Yesterday Janet Mefferd hosted Family Research Council president Tony Perkins where they spent most of the time lamenting the inevitable nomination of Mitt Romney, as Mefferd was troubled by Romney’s past (but since renounced) support of gay rights. But the two agreed that Obama’s advocacy for equal rights for gays and lesbians is far more disconcerting and Perkins even tied last year’s repeal of Don’t Ask Don’t Tell to the scandal involving Secret Service agents who solicited prostitutes in Colombia. While prostitution is legal in the country, their use of prostitutes had the potential to compromise the President’s security. Perkins claimed that since the President has been “enforcing open homosexuality in our military” then he should not have been “upset” about the prostitution scandal, maintaining that Don’t Ask Don’t Tell’s repeal led to “a total breakdown” in “moral order”:
Mefferd: You know one issue that I think has not gotten as much attention as it deserves to get is the homosexuality issue. A lot of people have talked about Mitt Romney and what he did with the gay marriage issue and so forth in Massachusetts, but even Politico and the New York Times have talked a lot about the increasing number of top Republicans who are donating to pro-gay causes, the extent to which the GOP doesn’t want to fight on this issue anymore. But we as Christians can’t stand stop fighting on this issue, Tony, so what do we do when we’re faced with a race where maybe we feel like the candidates are way too similar on this and both of them are wrong?
Perkins: Yeah, you know that’s a great point. Just for a moment step back and look at the implications of this, over the weekend we saw the news of the President’s Secret Service detail in Colombia and the issue of them hiring prostitutes and now the White House is outraged about that. Actually in a meeting this morning my staff asked, ‘why should the President be upset’? It was actually legal; it was legal there to do that, so why should we be upset? Well, the fact is we intuitively know it’s wrong, there’s a moral law against that.

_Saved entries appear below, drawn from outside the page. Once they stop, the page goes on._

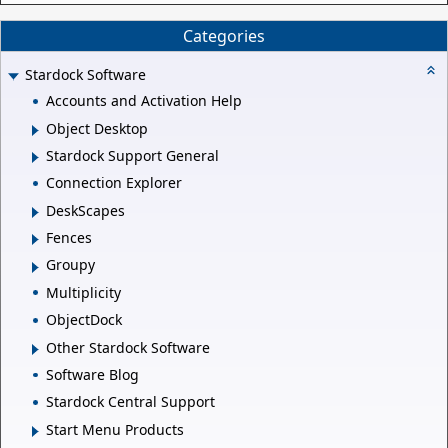
Categories
Stardock Software
Accounts and Activation Help
Object Desktop
Stardock Support General
Connection Explorer
DeskScapes
Fences
Groupy
Multiplicity
ObjectDock
Other Stardock Software
Software Blog
Stardock Central Support
Start Menu Products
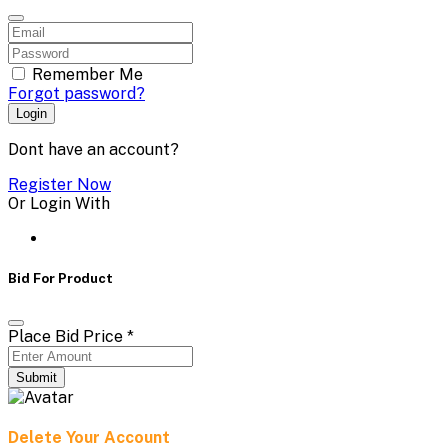
Remember Me
Forgot password?
Login
Dont have an account?
Register Now
Or Login With
Bid For Product
Place Bid Price
*
Submit
Delete Your Account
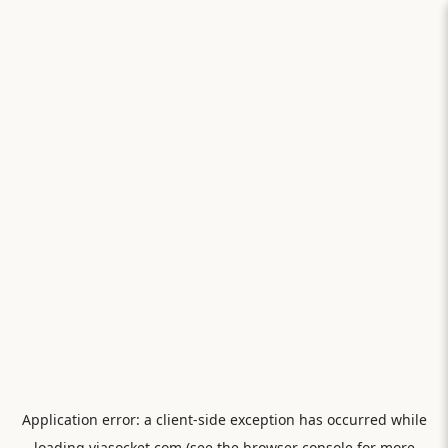
Application error: a
client
-side exception has occurred while
loading
viasocket.com
(see the
browser console
for more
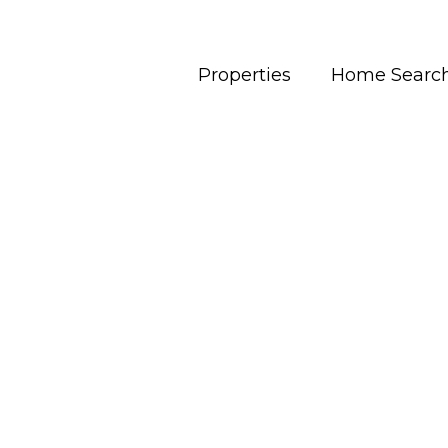
Properties
Home Searc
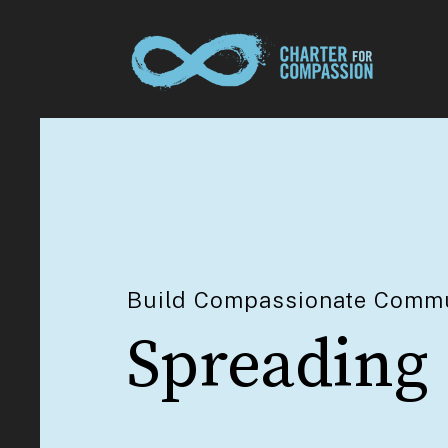
Build Compassionate Commu
Spreading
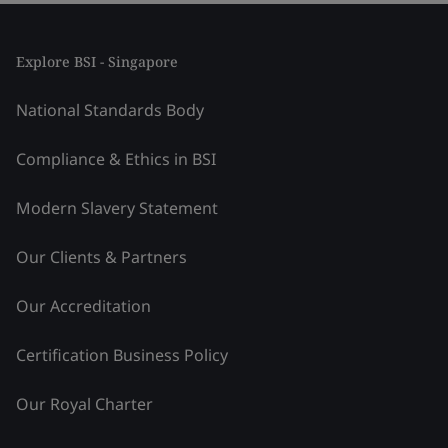
Explore BSI - Singapore
National Standards Body
Compliance & Ethics in BSI
Modern Slavery Statement
Our Clients & Partners
Our Accreditation
Certification Business Policy
Our Royal Charter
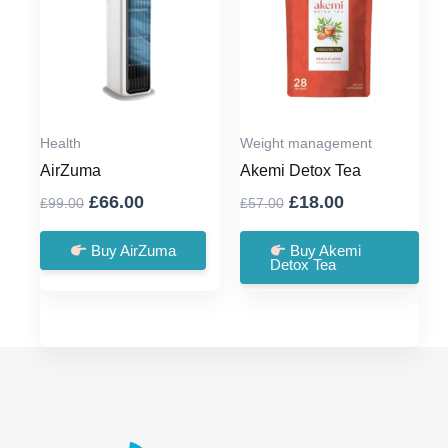
Health
Weight management
AirZuma
Akemi Detox Tea
Original
Current
Original
Current
£
66.00
£
18.00
£
99.00
£
57.00
price
price
price
price
was:
is:
was:
is:
Buy AirZuma
Buy Akemi
Detox Tea
£99.00.
£66.00.
£57.00.
£18.00.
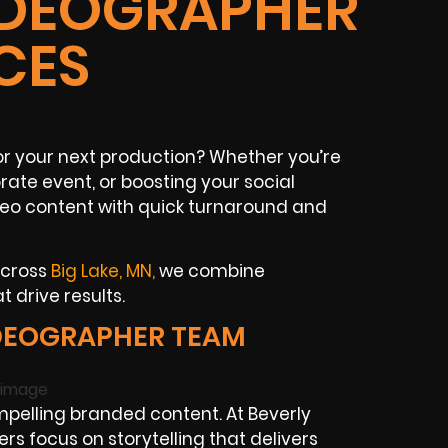
VIDEOGRAPHER
CES
r your next production? Whether you’re
te event, or boosting your social
eo content with quick turnaround and
across
Big Lake, MN,
we combine
t drive results.
IDEOGRAPHER TEAM
pelling branded content. At Beverly
s focus on storytelling that delivers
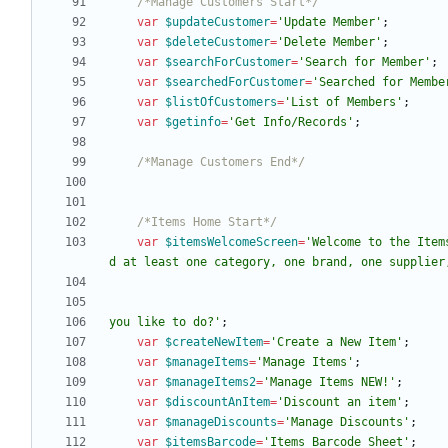
/*Manage Customers Start*/
var
$updateCustomer
=
'Update Member'
;
var
$deleteCustomer
=
'Delete Member'
;
var
$searchForCustomer
=
'Search for Member'
;
var
$searchedForCustomer
=
'Searched for Membe
var
$listOfCustomers
=
'List of Members'
;
var
$getinfo
=
'Get Info/Records'
;
/*Manage Customers End*/
/*Items Home Start*/
var
$itemsWelcomeScreen
=
'Welcome to the Item
you like to do?'
;
var
$createNewItem
=
'Create a New Item'
;
var
$manageItems
=
'Manage Items'
;
var
$manageItems2
=
'Manage Items NEW!'
;
var
$discountAnItem
=
'Discount an item'
;
var
$manageDiscounts
=
'Manage Discounts'
;
var
$itemsBarcode
=
'Items Barcode Sheet'
;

The same is true for what the President has done to the military enforcing open homosexuality in our military. You can change the law but you can’t change the moral law that’s behind it. You can change the positive law, the law that is created by man, but you can’t change the moral law, it’s wrong. So what you have is you have a total breakdown and you can’t pick and choose. Morality is not a smorgasbord; you can’t pick what you want. I think you’re absolutely right, this is a fundamental issue going forward because if we say ‘let them do what we want,’ what’s next? You cannot maintain moral order if you are willing to allow a few things to slide.